Named joint coordinates
──────

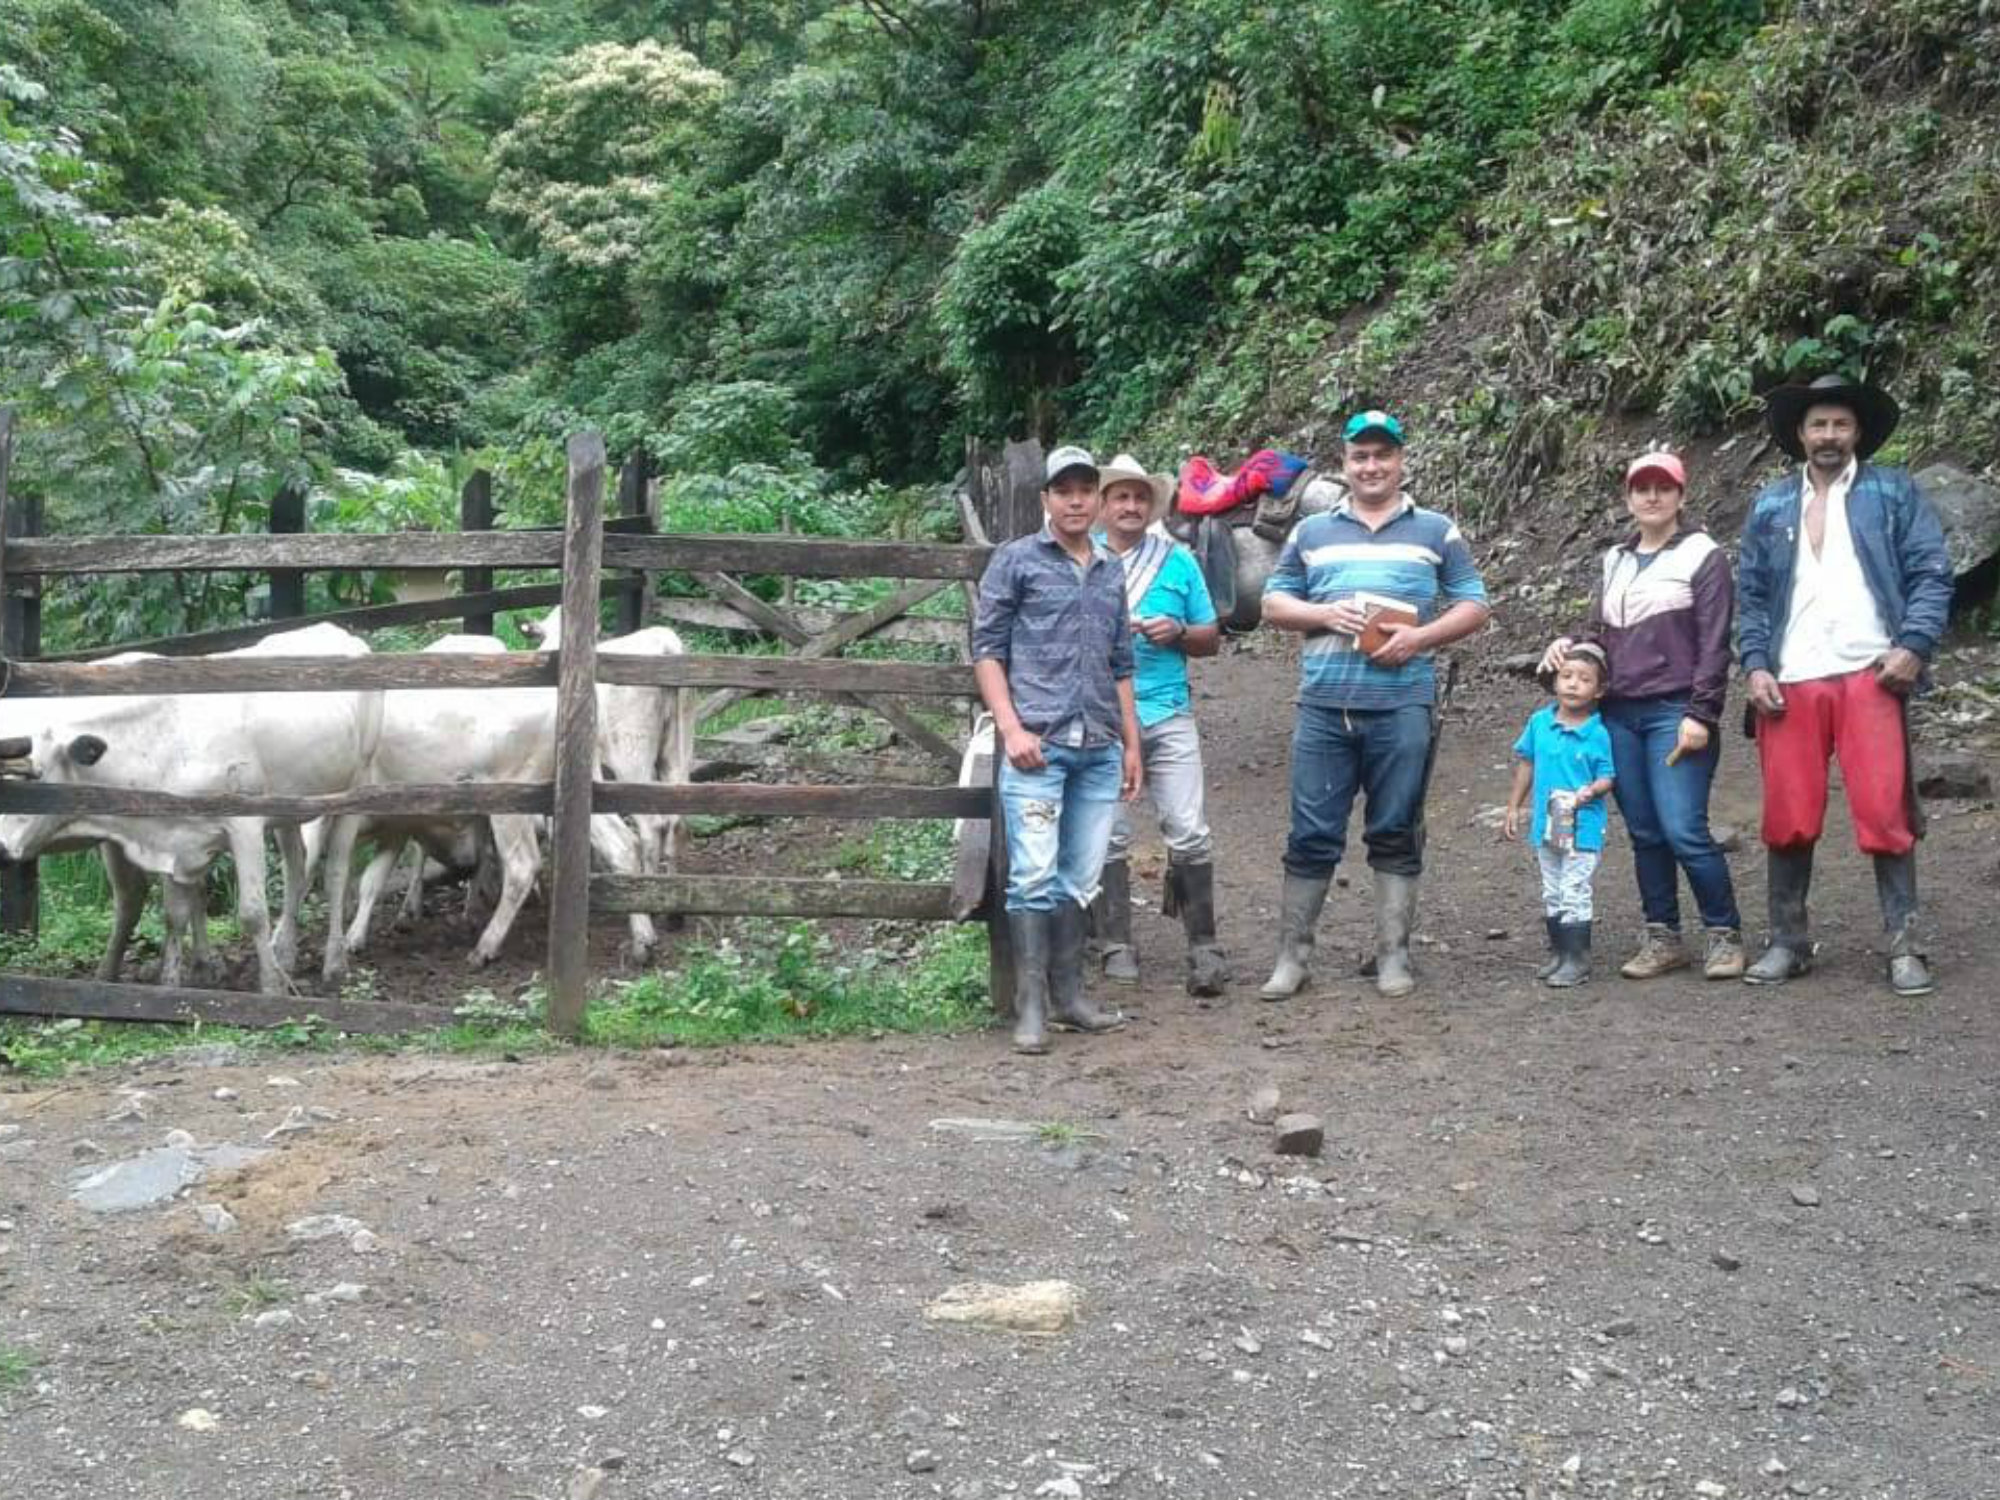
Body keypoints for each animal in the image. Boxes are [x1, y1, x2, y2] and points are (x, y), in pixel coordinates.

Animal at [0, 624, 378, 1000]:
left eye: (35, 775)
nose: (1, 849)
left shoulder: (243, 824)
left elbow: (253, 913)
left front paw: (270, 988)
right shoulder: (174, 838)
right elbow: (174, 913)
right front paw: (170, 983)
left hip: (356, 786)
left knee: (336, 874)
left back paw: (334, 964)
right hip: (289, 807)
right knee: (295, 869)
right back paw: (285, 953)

──────

▶ **WHAT THE TASK REQUIRES**: Return all of the records above exactly as written. Omit each picture.

▶ **TASK RESPONSE**:
Body keypoints for each animal in the image. Boxes are [x1, y1, x2, y2] and points are (x, y), in pixel coordinates.

Animal at [0, 624, 378, 1000]:
left eye: (35, 775)
nose: (1, 849)
left shoulder: (243, 824)
left elbow: (253, 913)
left front paw: (270, 988)
right shoulder: (174, 838)
right elbow: (174, 913)
right front paw: (170, 983)
left hip: (356, 786)
left knee: (336, 874)
left back paw: (334, 964)
right hip: (289, 807)
right knee: (295, 869)
right back paw: (285, 953)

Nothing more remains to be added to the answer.